比較政治思想史講義 の商品レビュー
著者が大学1年生向けにおこなった「比較政治思想史」という講義の内容をもとにした本です。 本書ではまず、トマス・アクィナスにおける道徳的国家観が紹介されます。トマスは、人間には衝動とともに理性がそなわっており、理性が衝動のなかに法則性を見いだすことで、神の秩序にもとづく国家を地上...

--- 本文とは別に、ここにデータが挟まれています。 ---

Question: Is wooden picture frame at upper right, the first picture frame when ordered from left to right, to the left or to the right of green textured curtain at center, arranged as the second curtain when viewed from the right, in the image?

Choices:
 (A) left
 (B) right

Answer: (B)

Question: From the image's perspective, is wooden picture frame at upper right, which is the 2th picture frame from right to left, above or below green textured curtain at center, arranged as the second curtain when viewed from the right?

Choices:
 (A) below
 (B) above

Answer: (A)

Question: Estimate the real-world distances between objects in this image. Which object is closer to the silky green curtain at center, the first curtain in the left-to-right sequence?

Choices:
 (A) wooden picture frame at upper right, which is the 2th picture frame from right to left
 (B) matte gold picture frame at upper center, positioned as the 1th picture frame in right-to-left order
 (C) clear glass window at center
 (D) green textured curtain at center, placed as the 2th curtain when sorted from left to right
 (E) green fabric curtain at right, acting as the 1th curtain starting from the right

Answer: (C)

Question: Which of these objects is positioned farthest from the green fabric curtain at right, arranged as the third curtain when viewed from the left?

著者が大学1年生向けにおこなった「比較政治思想史」という講義の内容をもとにした本です。 本書ではまず、トマス・アクィナスにおける道徳的国家観が紹介されます。トマスは、人間には衝動とともに理性がそなわっており、理性が衝動のなかに法則性を見いだすことで、神の秩序にもとづく国家を地上に実現することができると主張しました。しかし、やがてこうした国家観は否定されることになります。ホッブズは、人間を自然権の主体として理解し、自己の生存のために相互に争うことになると考えました。こうした人間が社会契約にもとづいて国家を築くことになったという彼の議論が展開されます。 本書では、ホッブズにつづいてジャン=ジャック・ルソー、アダム・スミスの思想が紹介されます。ルソーは、人間の本性を自然な「憐憫」の情に見いだし、さらにスミスは利己心とともに他者への共感の能力が人間にはそなわっているという考えにもとづいて、彼の経済学と道徳哲学の体系を打ち立てました。 こうして西洋の政治思想の巨峰をたどったあと、近代日本に舞台を移して、福沢諭吉の思想が紹介されます。ただし著者は、資本主義が進展していく条件が整ってきたイギリスに生きたスミスと、土地所有にもとづく前近代的支配体制が残存していた明治期の日本に生きた福沢では、考察の対象とする社会のありかたが異なっていた点を指摘し、両者の議論のちがいがどのような理由にもとづいて生じたのかということを論じています。 入門書という位置づけの本であり、また、それぞれの思想家たちの生きた時代背景と彼らの人生についても触れられていて、比較的読みやすい文章で書かれているように思います。一方で、彼らの思想についての紹介が駆け足になってしまっているようにも感じてしまいました。